Professor Miles describes herself as being ‘anti-gun’ and a supporter of ‘strict gun laws.’ But after seeing an NRA logo on a house that is considered a monument to the history of civil rights, she decided to dig deeper into the history as well as the current situation covering Blacks and guns. Her review of how Blacks justified arming themselves both before and after Emancipation is judicious and sound. On the other hand, her understanding of how the present African-American community relates to guns borders on the absurd. Frankly, if Professor Miles had submitted the second half of her op-ed to me as a research paper in a graduate course, she would have received a big, fat ‘F.’
To begin with, Miles bases most of her knowledge about the current situation on an article published by NPR which is, pardon the pun, shot full of holes. This article, which claims, according to Miles, that Black gun ownership has ‘surged,’ is based wholly on a single interview with Philip Smith, who heads an organization he founded called the National African American Gun Association. The NAAGA’s Facebook page contains a video of the group’s 4th Anniversary meeting this year which appears to have attracted somewhere between 10 and 15 folks. Smith told Professor Miles that his organization has 75 chapters in 30 states, a claim she repeats as if because he said it, then it must be true.
The op-ed’s vision of a burgeoning Black gun constituency is bolstered by an interview with Sharon Ross, who claims to be involved in a movement known as Afro-survivalism, which appears to be an offshoot of the wacky, how-to-survive-the-end-of-the-world nonsense which Glenn Beck used to promote on his television show by hawking freeze-dried foods and other products that were essential to keeping us safe from whatever Armageddon was about to erupt. Sales of all this crap were particularly brisk after Obama was inaugurated in 2008.

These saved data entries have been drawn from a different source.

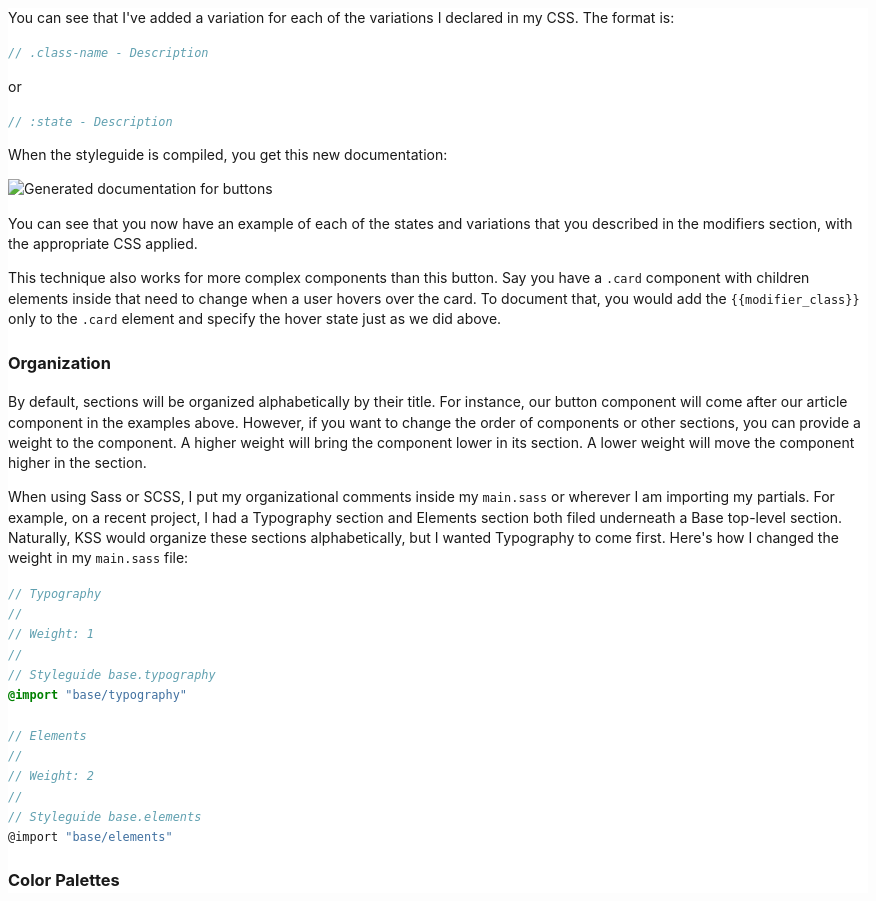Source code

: You can see that I've added a variation for each of the variations I declared in my CSS. The format is:

```scss
// .class-name - Description
```

or
```scss
// :state - Description
```

When the styleguide is compiled, you get this new documentation:

![Generated documentation for buttons](https://css-tricks.com/wp-content/uploads/2017/05/buttons.png)

You can see that you now have an example of each of the states and variations that you described in the modifiers section, with the appropriate CSS applied.

This technique also works for more complex components than this button. Say you have a `.card` component with children elements inside that need to change when a user hovers over the card. To document that, you would add the `{{modifier_class}}` only to the `.card` element and specify the hover state just as we did above.

### Organization

By default, sections will be organized alphabetically by their title. For instance, our button component will come after our article component in the examples above. However, if you want to change the order of components or other sections, you can provide a weight to the component. A higher weight will bring the component lower in its section. A lower weight will move the component higher in the section.

When using Sass or SCSS, I put my organizational comments inside my `main.sass` or wherever I am importing my partials. For example, on a recent project, I had a Typography section and Elements section both filed underneath a Base top-level section. Naturally, KSS would organize these sections alphabetically, but I wanted Typography to come first. Here's how I changed the weight in my `main.sass` file:

```scss
// Typography
//
// Weight: 1
//
// Styleguide base.typography
@import "base/typography"

// Elements
//
// Weight: 2
//
// Styleguide base.elements
@import "base/elements"
```

### Color Palettes</h3>
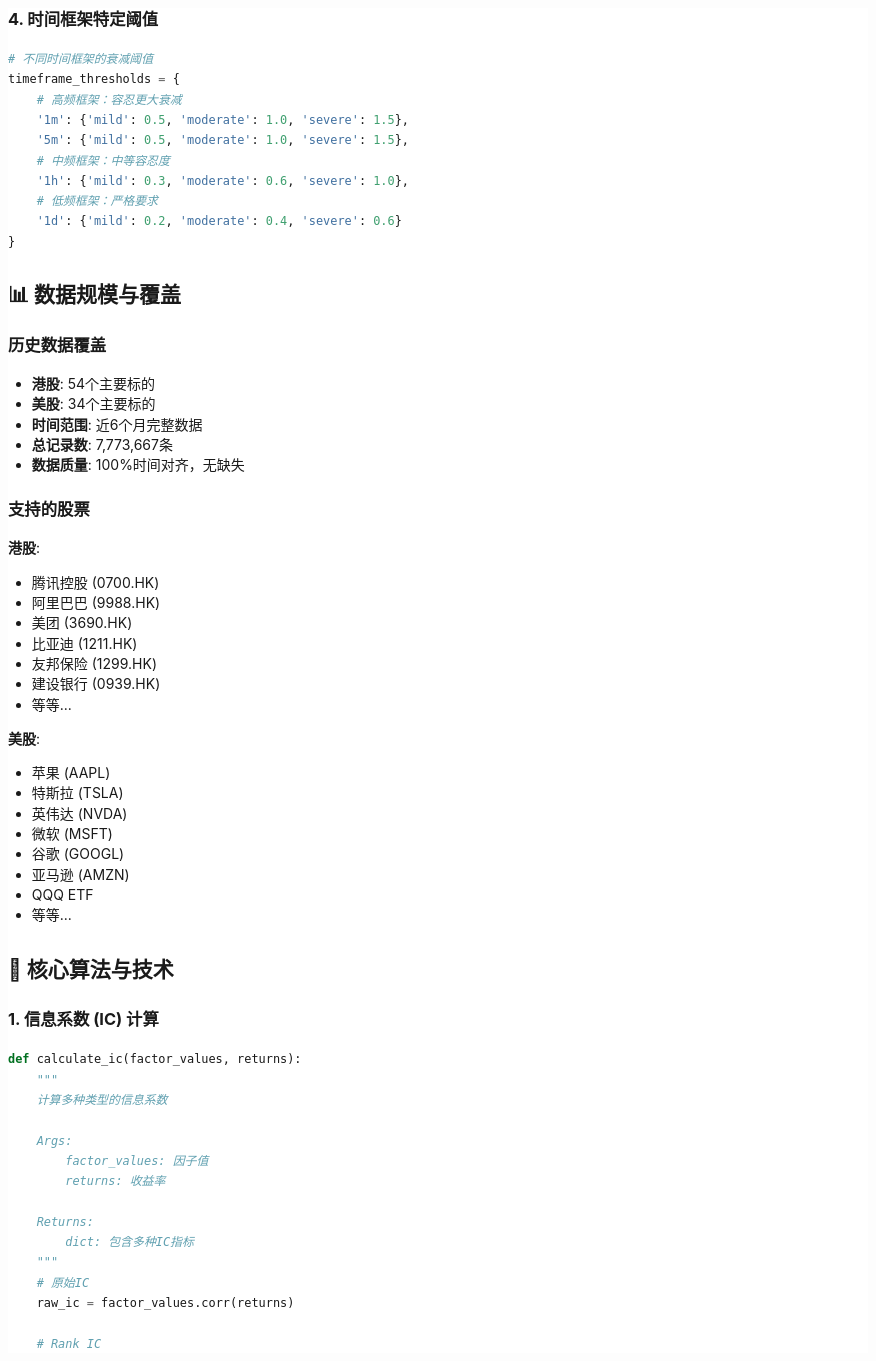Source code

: ### 4. 时间框架特定阈值
```python
# 不同时间框架的衰减阈值
timeframe_thresholds = {
    # 高频框架：容忍更大衰减
    '1m': {'mild': 0.5, 'moderate': 1.0, 'severe': 1.5},
    '5m': {'mild': 0.5, 'moderate': 1.0, 'severe': 1.5},
    # 中频框架：中等容忍度
    '1h': {'mild': 0.3, 'moderate': 0.6, 'severe': 1.0},
    # 低频框架：严格要求
    '1d': {'mild': 0.2, 'moderate': 0.4, 'severe': 0.6}
}
```

## 📊 数据规模与覆盖

### 历史数据覆盖
- **港股**: 54个主要标的
- **美股**: 34个主要标的
- **时间范围**: 近6个月完整数据
- **总记录数**: 7,773,667条
- **数据质量**: 100%时间对齐，无缺失

### 支持的股票
**港股**:
- 腾讯控股 (0700.HK)
- 阿里巴巴 (9988.HK)
- 美团 (3690.HK)
- 比亚迪 (1211.HK)
- 友邦保险 (1299.HK)
- 建设银行 (0939.HK)
- 等等...

**美股**:
- 苹果 (AAPL)
- 特斯拉 (TSLA)
- 英伟达 (NVDA)
- 微软 (MSFT)
- 谷歌 (GOOGL)
- 亚马逊 (AMZN)
- QQQ ETF
- 等等...

## 🔧 核心算法与技术

### 1. 信息系数 (IC) 计算
```python
def calculate_ic(factor_values, returns):
    """
    计算多种类型的信息系数
    
    Args:
        factor_values: 因子值
        returns: 收益率
        
    Returns:
        dict: 包含多种IC指标
    """
    # 原始IC
    raw_ic = factor_values.corr(returns)
    
    # Rank IC
```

Actually, if you really are worried about the imminent collapse of Western civilization, you can purchase survival foods on Sharon Ross’s website, along with survival tools, survival medical supplies, survival this and survival that. What I really love is the disclaimer on the website which evidently Professor Miles didn’t bother to read: “Sometimes companies pay me, either in cash or free product, to write about them or their products. However, I only work with companies I can stand behind.” Ross calls herself an Afrovivalist – too bad the Khoi-Hottentot tribe in South Africa didn’t have Sharon around to help them when they were basically wiped out in 1850 after they rebelled against British rule.
If The New York Times is now publishing op-eds based on such an egregious mix of nonsense, self-promotion and outright lies, then either the newspaper has abandoned any concern for responsible journalism or, as I suspect, they are only guilty of the usual condescendingnoblesse oblige which characterizes mainstream media coverage about Black ownership of guns.
Every year somewhere around 40,000 or 50,000 African-Americans use a gun to shoot themselves or someone else. How come Professor Miles didn’t bother to interview some of those folks, all of whom would have told her that being Black and being armed was hardly a new state of affairs? Oh, I forgot. When it comes to the so-called surge in Black gun ownership, we’re only interested in legal guns – the others don’t count. Right – they don’t count.